I spoke earlier on about members of the younger generation of of playwrights and directors beholding Emeritus Professor Femi Osofisan as a source of inspiration. Let me state categorically here that I am one of them, especially in the use of music, songs and spectacles as elaboration and elucidation of critical sequences in dramatic enactments.

But let me also use this observation as a tribute to my late friend, Jide Ogungbade, one of the most outstanding theatre directors in Nigeria in his lifetime. However unsung this theatre hero might be even up till date, I want to crave the indulgence of everyone in the house, with the permission of our teacher, Emeritus Professor Osofisan, to be upstanding and observe a minute's silence in his memory......

Jide Ogungbade was that artistic director who was most passionately Osofisanesque in his directorial style. On so many occasions in his lifetime, he had had to tinker with fresh scripts to upgrade them - I dare say -  to the Brechtian-Osofisan dramaturgical concept and win rounds and rounds of acclamation in the process. In addition, in some of our collaborative projects, the Prof. himself has been so benign that he would some time from his busy schedule observe our rehearsals and offer some invaluable advice to our production team in the same spirit of mentorship as we have always benefited from him. Sir, I thank you most sincerely for your kind gesture towards we, your 'aburos'.

On a very personal note, I would recall that I was an Ex-officio member of the Association of Nigerian Authors (ANA) at the national level when Professor Osofisan was the Association's President in the late 1980s. He was the one who gave my humble self and Sola Osofisan the mandate to establish a branch of the Association in Lagos. With the support of the late Otunba Eddie Aderinokun and other people of goodwill Lagos ANA continues to thrive till date as one of your literary legacies under successions of dynamic State Executives. Long before then, in the early 1980s, while I was the Reviews Editor of the Democrat Weekly, I had just published my review of MOROUNTODUN AND OTHER PLAYS when the news reached us that Professor Osofisan survived a ghastly motor accident. Strange imaginings whirled around my head even as I thanked God in sobriety that we did not lose an icon.
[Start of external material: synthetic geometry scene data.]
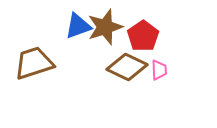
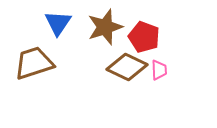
blue triangle: moved 20 px left, 3 px up; rotated 36 degrees counterclockwise
red pentagon: moved 1 px right, 1 px down; rotated 16 degrees counterclockwise
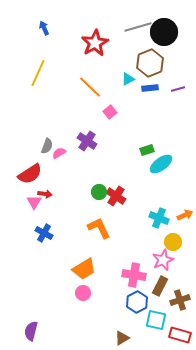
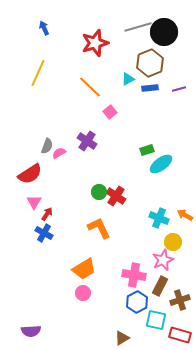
red star: rotated 12 degrees clockwise
purple line: moved 1 px right
red arrow: moved 2 px right, 20 px down; rotated 64 degrees counterclockwise
orange arrow: rotated 126 degrees counterclockwise
purple semicircle: rotated 108 degrees counterclockwise
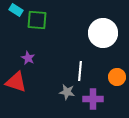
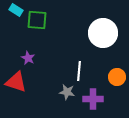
white line: moved 1 px left
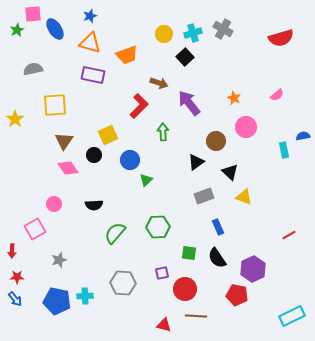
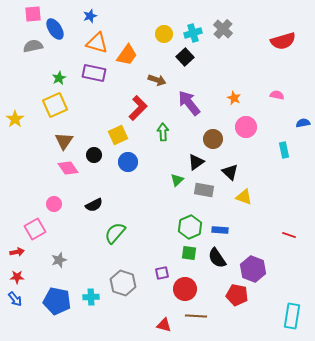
gray cross at (223, 29): rotated 12 degrees clockwise
green star at (17, 30): moved 42 px right, 48 px down
red semicircle at (281, 38): moved 2 px right, 3 px down
orange triangle at (90, 43): moved 7 px right
orange trapezoid at (127, 55): rotated 35 degrees counterclockwise
gray semicircle at (33, 69): moved 23 px up
purple rectangle at (93, 75): moved 1 px right, 2 px up
brown arrow at (159, 83): moved 2 px left, 3 px up
pink semicircle at (277, 95): rotated 128 degrees counterclockwise
yellow square at (55, 105): rotated 20 degrees counterclockwise
red L-shape at (139, 106): moved 1 px left, 2 px down
yellow square at (108, 135): moved 10 px right
blue semicircle at (303, 136): moved 13 px up
brown circle at (216, 141): moved 3 px left, 2 px up
blue circle at (130, 160): moved 2 px left, 2 px down
green triangle at (146, 180): moved 31 px right
gray rectangle at (204, 196): moved 6 px up; rotated 30 degrees clockwise
black semicircle at (94, 205): rotated 24 degrees counterclockwise
green hexagon at (158, 227): moved 32 px right; rotated 20 degrees counterclockwise
blue rectangle at (218, 227): moved 2 px right, 3 px down; rotated 63 degrees counterclockwise
red line at (289, 235): rotated 48 degrees clockwise
red arrow at (12, 251): moved 5 px right, 1 px down; rotated 104 degrees counterclockwise
purple hexagon at (253, 269): rotated 15 degrees counterclockwise
gray hexagon at (123, 283): rotated 15 degrees clockwise
cyan cross at (85, 296): moved 6 px right, 1 px down
cyan rectangle at (292, 316): rotated 55 degrees counterclockwise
A poem flowed from my pen as a follow-up titled "No Going Yet" which was published in subsequent edition of the DEMOCRAT WEEKLY Arts Page.

Thereafter, I was invited to The Guardian to set up the Arts Desk. Even as I appreciate Odia Ofeimun, Dr. Yemi Ogunbiyi, the pioneer Managing Director, Dr. Stanley Macebuh, the pioneer Editor, Mr. Lade Bonuola, and your good self, Professor Femi Osofisan, for the various roles you all played in bringing me aboard the flagship. Right there, you continued performing the unofficial role as a mentor even to the Arts Desk by deploying one of the typists in the Managing Director's office to the Arts Desk, thereby bringing us into parity with other desks. 

Finally, Ladies and Gentlemen, Professor Femi Osofisan was my immediate boss and Overall Director of the Drama Section of the Ceremonies Committee of the 8th All-Africa Games (COJA 2003). Working at such close quarters under him gave me enough clue as to his indefatigable work spirit, a factor that must have accounted for his prodigious outputs in various terrains of life he has traversed, creatively, academically, administratively and most especially as family man.

 HAPPY BIRTHDAY SIR. I PRAY THAT GOD IN HIS INFINITE MERCIES WILL GRANT YOU MANY MORE YEARS OF ALL-ROUND ACCOMPLISHMENTS IN ALL YOUR ENDEAVOURS.

(Text of a preface to the Roundtable on ‘Decolonisation of African Literature in Femi Osofisan’s works’ held as lead plenary during the 8-day ‘Femi Osofisan @80’ celebration. Talk delivered at the JRandle Centre for Yoruba Culture and History, Onikan, Lagos, June 14, 2026).